In order to build a building that solves basic energy problems, you first have to build a building.  Most of your effort goes there. Then, when you put the energy aims of building on top of that,  the obstacles become yet bigger.  People don’t know how to do it.  And then there is the problem of dishonesty—from simple self-servingness to outright fraud.  And this from the lowest subcontractor up to the most prominent law offices and engineering operations.    The problems in realizing this project mainly involved four areas.

First, the architectural community.  From the beginning, we decided to target an 80% overall reduction in energy usage. And architects were happy to work with us.  If we wanted “green,” they gave us “LEED,” a certification system for “green” buildings. LEED turned out to be useless in reducing energy; until a few years ago, there was no measured difference in energy use between LEED buildings and non-LEED, and even now the data are weak and the reductions small.  American architects had never heard of Passivhaus.  And they were not much interested in it when they had.  Passivhaus requires a firm knowledge of building science that American schools of architecture hardly teach.  LEED is a superficial check-list add-on.  Architects figure LEED was good enough even if it didn’t reduce energy and the client would never know the difference. We employed and dismissed five successive architects, before finally figuring out how, and who, could make this happen.

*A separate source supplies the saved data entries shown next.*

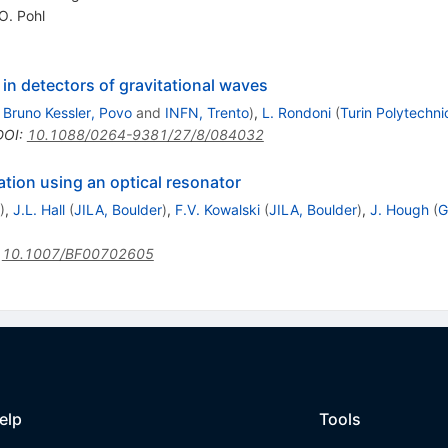
O. Pohl
in detectors of gravitational waves
 Bruno Kessler, Povo
and
INFN, Trento
)
,
L. Rondoni
(
Turin Polytechni
DOI
:
10.1088/0264-9381/27/8/084032
ation using an optical resonator
)
,
J.L. Hall
(
JILA, Boulder
)
,
F.V. Kowalski
(
JILA, Boulder
)
,
J. Hough
(
G
:
10.1007/BF00702605
elp
Tools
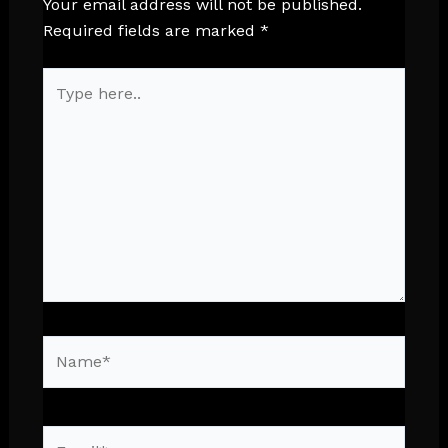
Your email address will not be published.
Required fields are marked
*
Type
here..
Name*
Email*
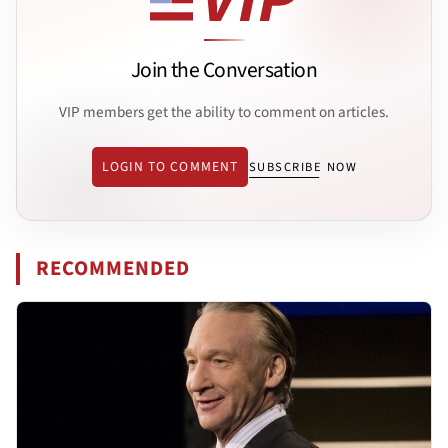
Join the Conversation
VIP members get the ability to comment on articles.
LOGIN TO COMMENT
SUBSCRIBE NOW
RECOMMENDED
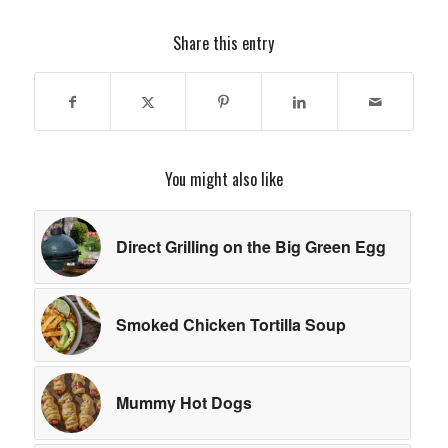
Share this entry
You might also like
Direct Grilling on the Big Green Egg
Smoked Chicken Tortilla Soup
Mummy Hot Dogs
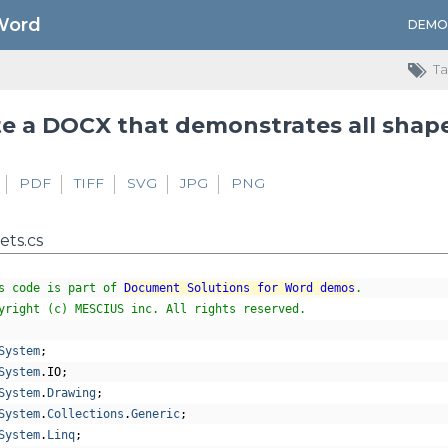
Word
DEMO
Ta
e a DOCX that demonstrates all shap
PDF
TIFF
SVG
JPG
PNG
ts.cs
s code is part of 
Document Solutions for Word demos
.
yright (c) MESCIUS inc. All rights reserved.
System
;
System
.
IO
;
System
.
Drawing
;
System
.
Collections
.
Generic
;
System
.
Linq
;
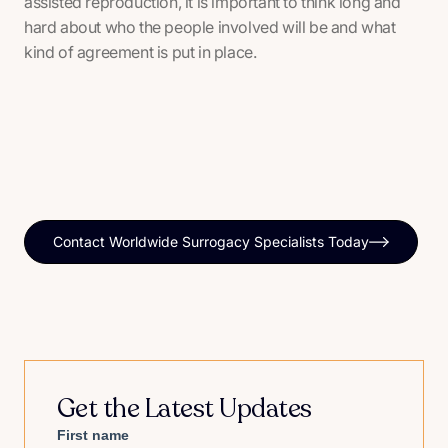
assisted reproduction, it is important to think long and
hard about who the people involved will be and what
kind of agreement is put in place.
Contact Worldwide Surrogacy Specialists Today
Get the Latest Updates
First name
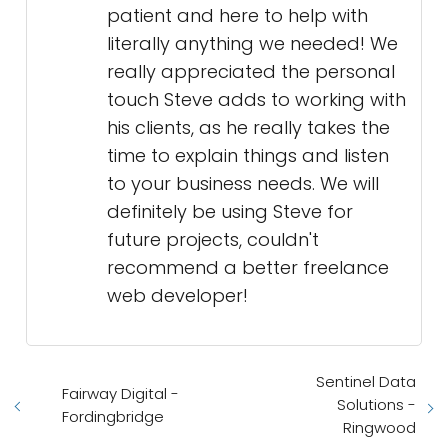
patient and here to help with
literally anything we needed! We
really appreciated the personal
touch Steve adds to working with
his clients, as he really takes the
time to explain things and listen
to your business needs. We will
definitely be using Steve for
future projects, couldn't
recommend a better freelance
web developer!
Sentinel Data
Fairway Digital -
Solutions -
Fordingbridge
Ringwood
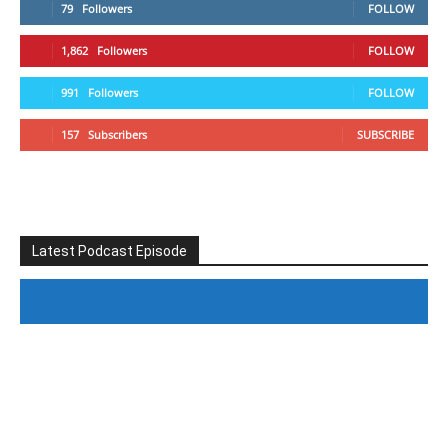
79
Followers
FOLLOW
1,862
Followers
FOLLOW
991
Followers
FOLLOW
157
Subscribers
SUBSCRIBE
Latest Podcast Episode
#246 The Voice Of Mario Retires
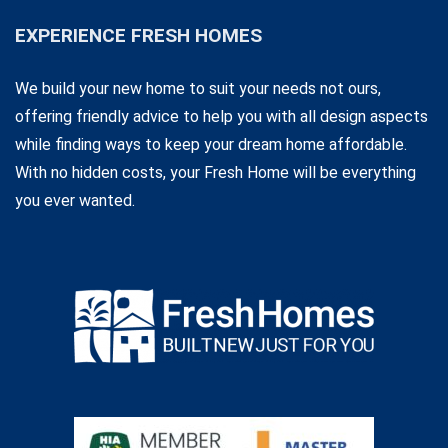
EXPERIENCE FRESH HOMES
We build your new home to suit your needs not ours,
offering friendly advice to help you with all design aspects
while finding ways to keep your dream home affordable.
With no hidden costs, your Fresh Home will be everything
you ever wanted.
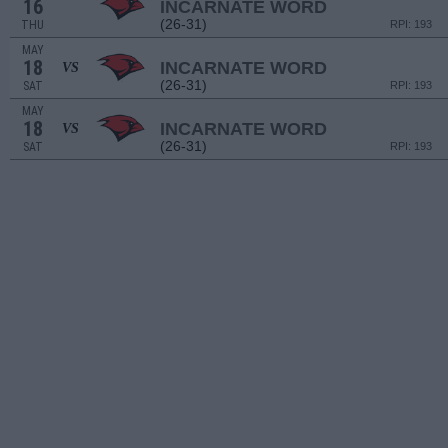
16
INCARNATE WORD
(26-31)
THU
RPI: 193
MAY
18
INCARNATE WORD
VS
(26-31)
SAT
RPI: 193
MAY
18
INCARNATE WORD
VS
(26-31)
SAT
RPI: 193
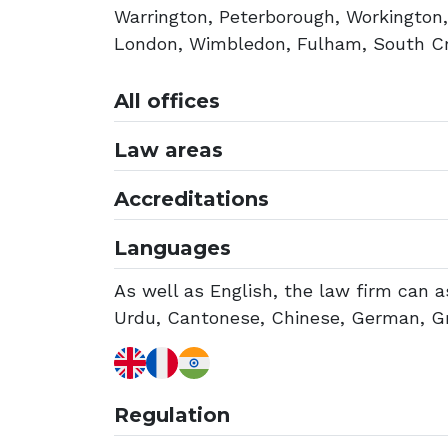
Warrington, Peterborough, Workington
London, Wimbledon, Fulham, South Cro
All offices
Law areas
Accreditations
Languages
As well as English, the law firm can as
Urdu, Cantonese, Chinese, German, Gre
Regulation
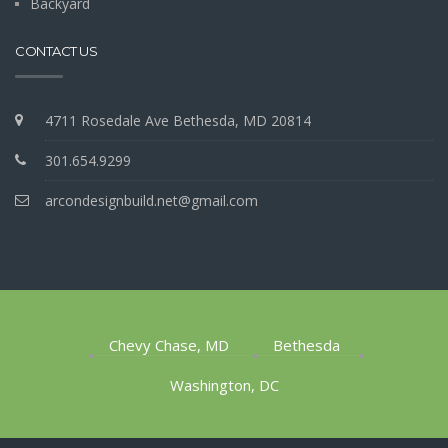
Backyard
CONTACT US
4711 Rosedale Ave Bethesda, MD 20814
301.654.9299
arcondesignbuild.net@gmail.com
Chevy Chase, MD
Bethesda
Washington, DC
1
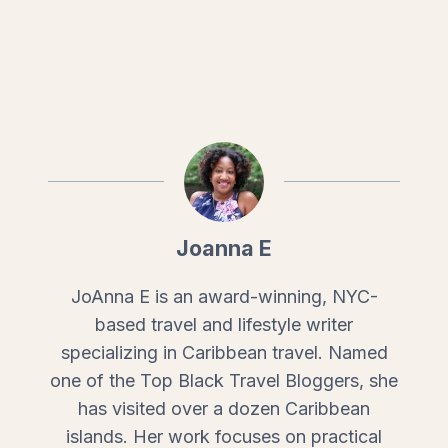
Joanna E
JoAnna E is an award-winning, NYC-
based travel and lifestyle writer
specializing in Caribbean travel. Named
one of the Top Black Travel Bloggers, she
has visited over a dozen Caribbean
islands. Her work focuses on practical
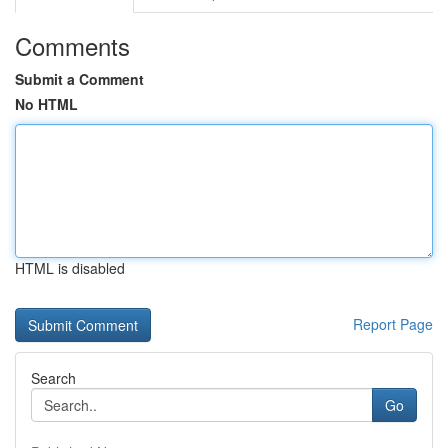
Comments
Submit a Comment
No HTML
HTML is disabled
Report Page
Search
Go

Second, the political system. State and federal governments did not go after energy efficiency, which was the best way to reduce global warming, but rather invested in new technologies for energy generation.  The reason is that while there was strong popular support for environmental legislation, the business community balked.  Governments bought off this difficult segment by skewing investment in business subsidies. Green politics became a boondoggle for the business well-connected.

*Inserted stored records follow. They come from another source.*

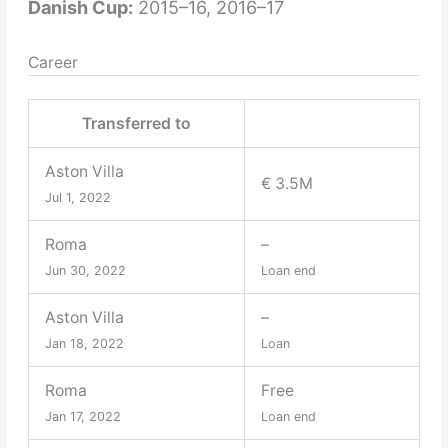
Danish Cup:
2015–16, 2016–17
Career
Transferred to
Aston Villa
€ 3.5M
Jul 1, 2022
Roma
–
Jun 30, 2022
Loan end
Aston Villa
–
Jan 18, 2022
Loan
Roma
Free
Jan 17, 2022
Loan end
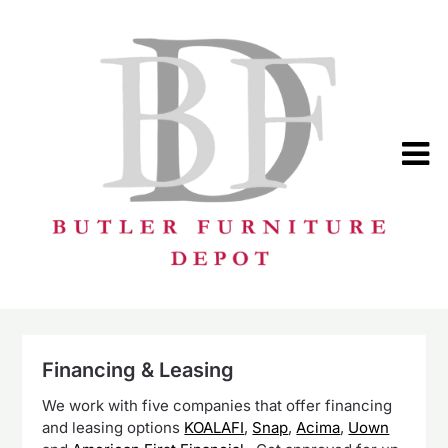
Skip
to
content
Financing & Leasing
We work with five companies that offer financing
and leasing options
KOALAFI
,
Snap
,
Acima
,
Uown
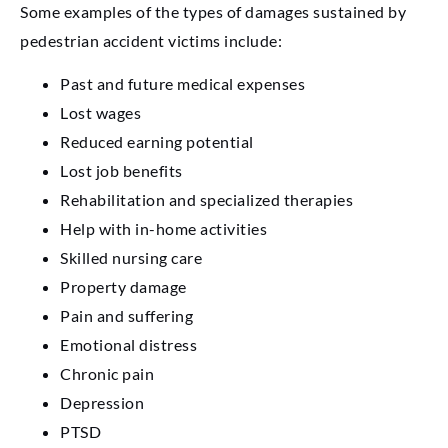
Some examples of the types of damages sustained by
pedestrian accident victims include:
Past and future medical expenses
Lost wages
Reduced earning potential
Lost job benefits
Rehabilitation and specialized therapies
Help with in-home activities
Skilled nursing care
Property damage
Pain and suffering
Emotional distress
Chronic pain
Depression
PTSD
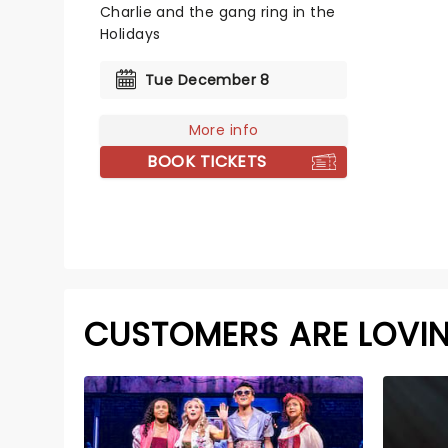
Charlie and the gang ring in the
Holidays
Tue December 8
More info
BOOK TICKETS
CUSTOMERS ARE LOVI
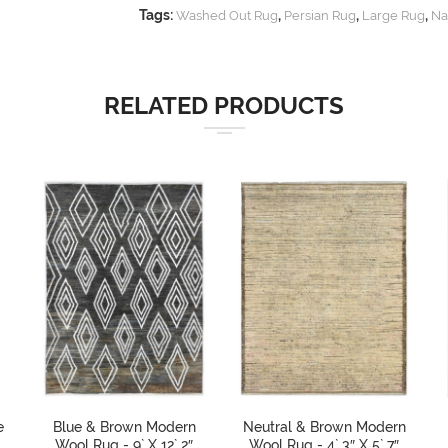
Tags:
,
,
,
Washed Out Rug
Persian Rug
Large Rug
Na
RELATED PRODUCTS
e
Blue & Brown Modern
Neutral & Brown Modern
Wool Rug - 9` X 12` 2″
Wool Rug - 4` 3″ X 5` 7″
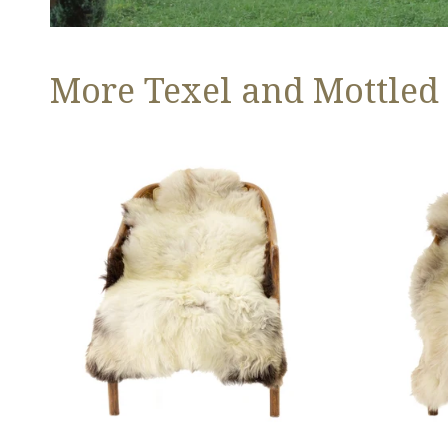
More Texel and Mottled
Long
Thick
Wool
Cushy
White
Light
w
Mottled
Black
w
Edges
Brown
and
Dot
Copper
Streak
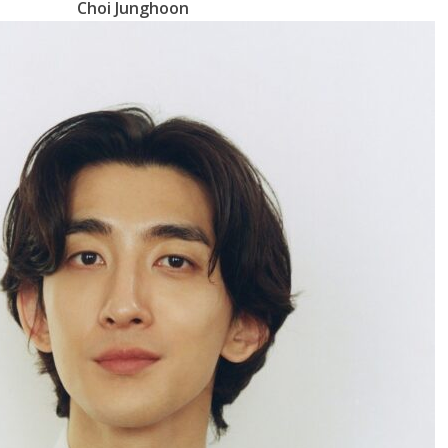
Choi Junghoon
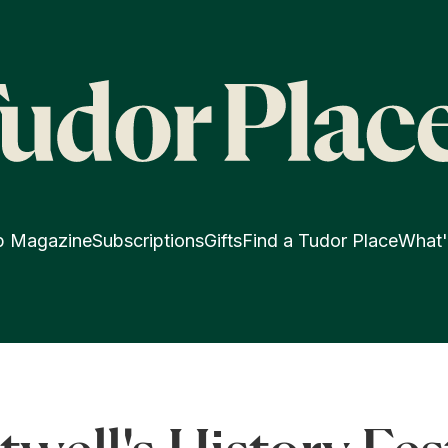
p Magazine
Subscriptions
Gifts
Find a Tudor Place
What'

Third, the construction industry is enormously inefficient and poorly structured.  It is based on an adversarial system between owner, General Contractor, and Subcontractors, which leads to poor coordination, waste, opacity, and a well honed pattern of outright fraud. On top of this, the skill level of American construction workers is low. Buildings are so expensive and the process of building them chaotic, so that adding exacting requirements pushes them over the line for feasibility.

Fourth, the unions. In urban areas where the benefits of green buildings are the greatest—low transportation costs, large buildings, sharing of resources—the unions add 30% to the cost of construction. The City of Boston claims to be interested in middle class housing and energy efficiency, but only after forcing developers to pay the premium to the unions without which they could not win elections.  Energy efficiency could be bought for a fraction of the union premium, but with the union premium, it is often a bridge too far.

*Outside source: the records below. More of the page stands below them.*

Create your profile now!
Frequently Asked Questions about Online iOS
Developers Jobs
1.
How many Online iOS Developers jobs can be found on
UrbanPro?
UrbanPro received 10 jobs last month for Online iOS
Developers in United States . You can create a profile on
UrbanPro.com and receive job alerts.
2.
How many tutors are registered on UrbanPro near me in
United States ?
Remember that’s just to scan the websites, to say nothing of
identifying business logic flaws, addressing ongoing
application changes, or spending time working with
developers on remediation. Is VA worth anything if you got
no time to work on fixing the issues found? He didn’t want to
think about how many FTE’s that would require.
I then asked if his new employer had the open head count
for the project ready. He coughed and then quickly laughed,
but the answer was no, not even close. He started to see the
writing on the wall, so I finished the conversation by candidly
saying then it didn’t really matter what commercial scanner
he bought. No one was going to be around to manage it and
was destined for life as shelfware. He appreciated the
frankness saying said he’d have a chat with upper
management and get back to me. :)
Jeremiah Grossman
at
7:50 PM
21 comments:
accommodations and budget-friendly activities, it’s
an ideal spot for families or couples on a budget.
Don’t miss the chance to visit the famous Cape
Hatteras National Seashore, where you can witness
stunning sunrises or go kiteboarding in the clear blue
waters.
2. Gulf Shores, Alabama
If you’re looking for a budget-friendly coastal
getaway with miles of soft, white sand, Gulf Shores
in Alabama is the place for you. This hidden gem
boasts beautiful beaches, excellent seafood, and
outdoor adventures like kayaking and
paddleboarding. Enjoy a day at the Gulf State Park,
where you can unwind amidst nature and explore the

We manage these problems every day.  I have been amazed by the thousands of things you have to do, the endless petty irritations, the deception, extortion and fraud, and the confounding weight of technical, engineering, and design problems.  I don’t think that this is unusual.  Any moral principle grinds away at a reality that is resistant and recalcitrant. It is not so hard to overcome these things.  All you need is a clear and stubborn vision of what you’re doing, cleverness, and an robust nervous system (slides 19, 20, 21).